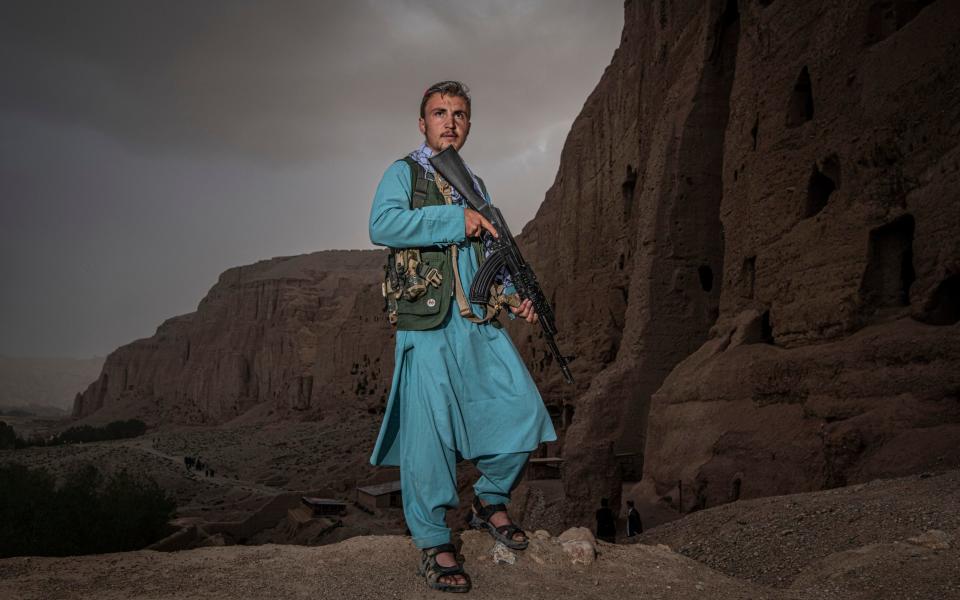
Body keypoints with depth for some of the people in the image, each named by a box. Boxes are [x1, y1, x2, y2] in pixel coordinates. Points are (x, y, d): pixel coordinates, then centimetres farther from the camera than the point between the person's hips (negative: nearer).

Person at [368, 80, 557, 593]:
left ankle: (490, 499, 22)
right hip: (428, 324, -5)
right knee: (430, 432, -4)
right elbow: (382, 225, -17)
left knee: (521, 412, -3)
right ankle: (433, 543, 12)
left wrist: (513, 296, 11)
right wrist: (455, 219, -16)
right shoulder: (403, 173, 4)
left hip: (481, 325, 6)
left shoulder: (475, 185, 23)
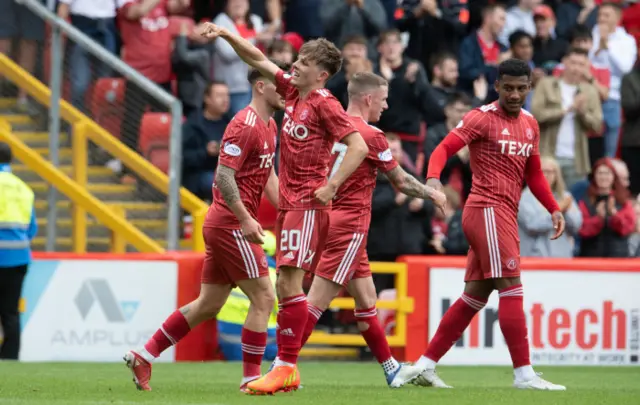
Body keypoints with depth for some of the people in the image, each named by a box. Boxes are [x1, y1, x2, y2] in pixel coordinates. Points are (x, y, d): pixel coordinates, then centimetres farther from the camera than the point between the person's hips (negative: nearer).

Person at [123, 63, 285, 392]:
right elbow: (224, 176, -22)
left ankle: (144, 356, 17)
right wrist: (245, 218, -26)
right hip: (232, 225, -10)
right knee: (263, 298, -6)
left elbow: (268, 177, 24)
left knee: (208, 305, 12)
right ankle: (251, 376, -1)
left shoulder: (269, 126, 15)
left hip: (222, 225, 10)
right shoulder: (245, 125, -15)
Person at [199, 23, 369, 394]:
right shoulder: (292, 90, 12)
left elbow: (359, 147, -16)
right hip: (288, 201, 8)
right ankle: (286, 367, 9)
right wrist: (226, 35, 14)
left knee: (290, 281, -14)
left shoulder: (324, 103, -11)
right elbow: (259, 60, 21)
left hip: (308, 203, -8)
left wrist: (331, 186, -18)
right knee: (286, 285, 7)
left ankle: (287, 365, -15)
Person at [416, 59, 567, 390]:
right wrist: (433, 177, -33)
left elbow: (533, 174, 24)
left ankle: (426, 365, 14)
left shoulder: (530, 124, 16)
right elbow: (444, 148, -14)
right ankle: (524, 373, -14)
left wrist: (554, 209, 14)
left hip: (506, 215, 8)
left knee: (475, 296, 9)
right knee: (511, 288, -13)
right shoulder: (483, 118, -7)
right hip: (487, 210, -8)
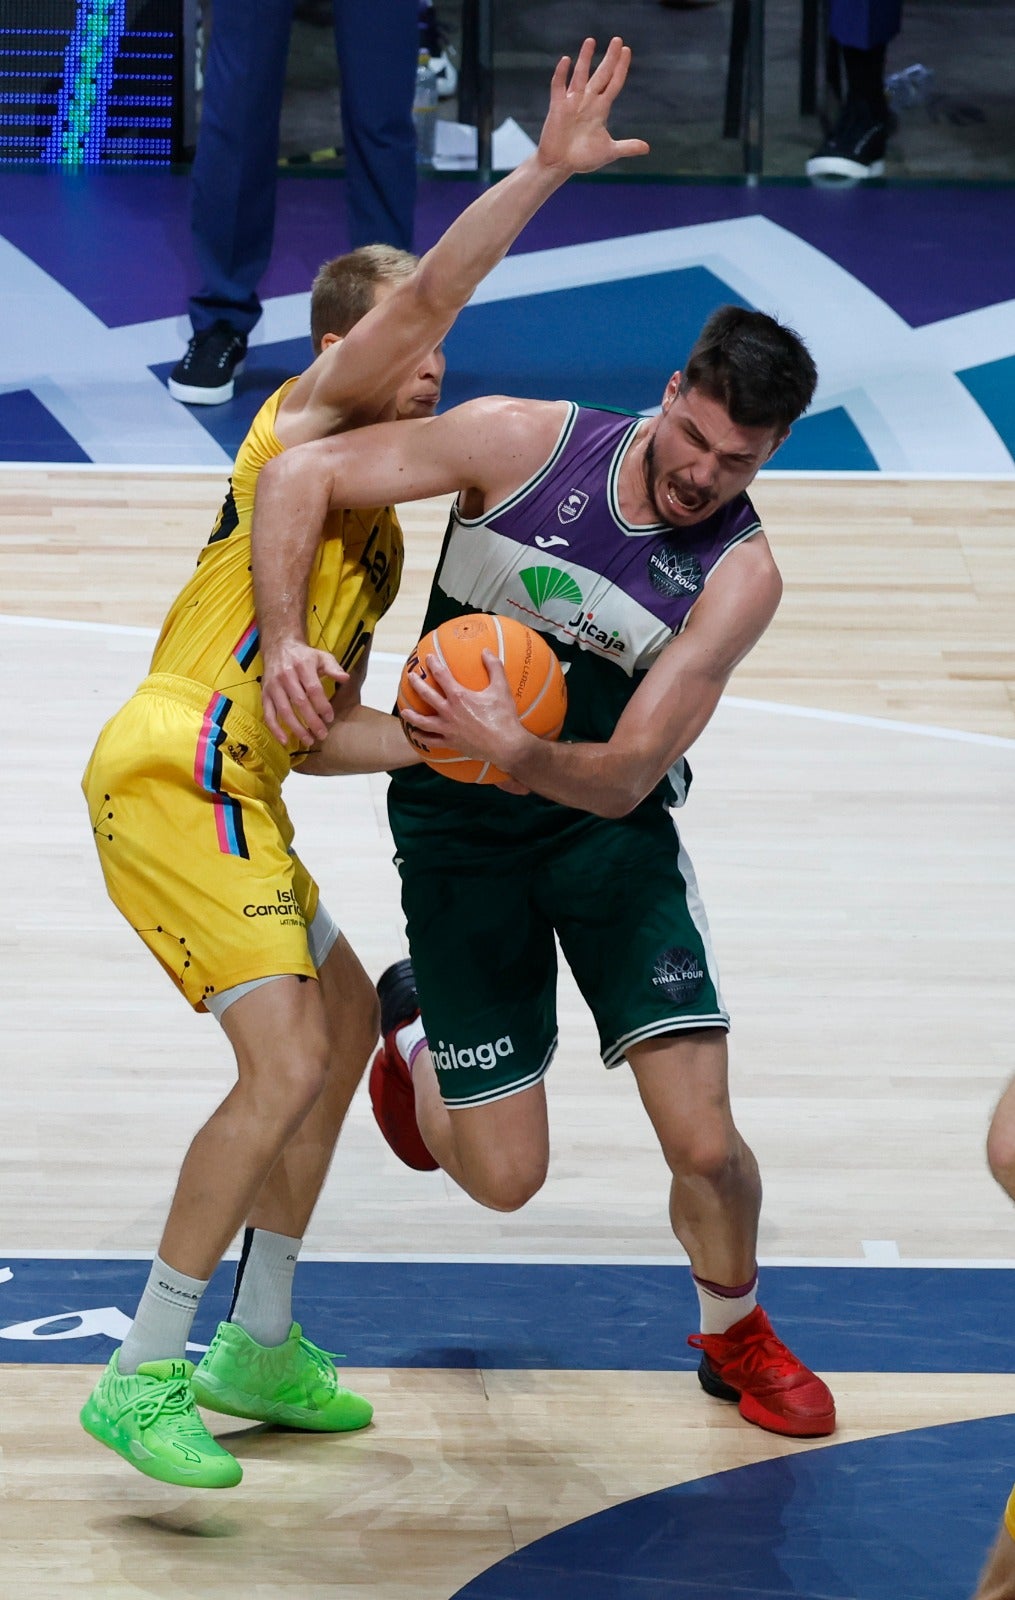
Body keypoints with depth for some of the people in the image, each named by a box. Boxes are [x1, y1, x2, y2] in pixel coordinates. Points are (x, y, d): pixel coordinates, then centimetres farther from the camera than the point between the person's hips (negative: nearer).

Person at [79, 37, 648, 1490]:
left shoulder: (376, 536, 26)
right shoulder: (306, 417, 2)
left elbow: (318, 734, 21)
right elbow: (422, 287, -15)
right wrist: (548, 170, -17)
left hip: (232, 787, 11)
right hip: (179, 779, -11)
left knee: (345, 1021, 22)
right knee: (286, 1064, -18)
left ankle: (259, 1348, 27)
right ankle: (141, 1378, -14)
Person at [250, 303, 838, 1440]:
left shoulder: (739, 574, -17)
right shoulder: (524, 442, -17)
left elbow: (626, 775, -23)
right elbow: (301, 474, -15)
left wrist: (517, 753, -42)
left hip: (612, 831, 0)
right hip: (458, 830, 0)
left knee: (705, 1144, -12)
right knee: (505, 1176, 0)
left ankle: (734, 1334, 22)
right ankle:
|---|
What you should do: Copy every line of the material above verbatim, omitting the pictures.

Task solution:
Body keypoints with depth for some of the people in the image, each named by a box. Boxes are [x1, y1, x2, y2] in pixel coordinates. Points are (x, y, d): pixel coordinates, then centimetres farther from the camera than the point between the person's hips (negative: nearer).

Person at [368, 80, 557, 593]:
left ankle: (490, 499, 22)
right hip: (428, 324, -5)
right knee: (430, 432, -4)
right elbow: (382, 225, -17)
left knee: (521, 412, -3)
right ankle: (433, 543, 12)
left wrist: (513, 296, 11)
right wrist: (455, 219, -16)
right shoulder: (403, 173, 4)
left hip: (481, 325, 6)
left shoulder: (475, 185, 23)
Body keypoints with depth for some of the people in the image, each named by a box. Boxes are [x1, y1, x2, y2] in pixel coordinates. Points are (x, y, d): pixel coordinates, then centimetres farther from the camera than the point between the person's hips (negative: nearer).

Person at [123, 63, 285, 392]:
right elbow: (224, 176, -22)
left ankle: (144, 356, 17)
right wrist: (245, 218, -26)
right hip: (232, 225, -10)
right knee: (263, 298, -6)
left elbow: (268, 177, 24)
left knee: (208, 305, 12)
right ankle: (251, 376, -1)
left shoulder: (269, 126, 15)
left hip: (222, 225, 10)
right shoulder: (245, 125, -15)
Person at [199, 23, 369, 394]:
right shoulder: (292, 90, 12)
left elbow: (359, 147, -16)
right hip: (288, 201, 8)
right ankle: (286, 367, 9)
right wrist: (226, 35, 14)
left knee: (290, 281, -14)
left shoulder: (324, 103, -11)
right elbow: (259, 60, 21)
left hip: (308, 203, -8)
left wrist: (331, 186, -18)
right knee: (286, 285, 7)
left ankle: (287, 365, -15)
Person at [416, 59, 567, 390]:
right wrist: (433, 177, -33)
left elbow: (533, 174, 24)
left ankle: (426, 365, 14)
left shoulder: (530, 124, 16)
right elbow: (444, 148, -14)
right ankle: (524, 373, -14)
left wrist: (554, 209, 14)
left hip: (506, 215, 8)
left knee: (475, 296, 9)
right knee: (511, 288, -13)
right shoulder: (483, 118, -7)
right hip: (487, 210, -8)
Body keypoints with depth for some of the people in the image, each named by a box. Boxes are [x1, y1, x2, y2] in pixel coordinates. Points are (x, y, d): pixel coordinates, then centimetres farther from the camera than the point between the person's hips (negative: nearer).

Person at [79, 37, 648, 1490]:
left shoulder: (376, 536, 26)
right shoulder: (306, 417, 2)
left elbow: (318, 734, 21)
right elbow: (422, 287, -15)
right wrist: (548, 170, -17)
left hip: (232, 787, 11)
right hip: (179, 779, -11)
left knee: (345, 1021, 22)
right knee: (286, 1064, -18)
left ankle: (259, 1348, 27)
right ankle: (141, 1378, -14)
Person at [250, 303, 838, 1440]:
left shoulder: (739, 574, -17)
right shoulder: (524, 442, -17)
left elbow: (626, 775, -23)
right elbow: (301, 474, -15)
left wrist: (517, 753, -42)
left hip: (612, 831, 0)
right hip: (458, 830, 0)
left knee: (705, 1144, -12)
right knee: (505, 1176, 0)
left ankle: (734, 1334, 22)
right ankle:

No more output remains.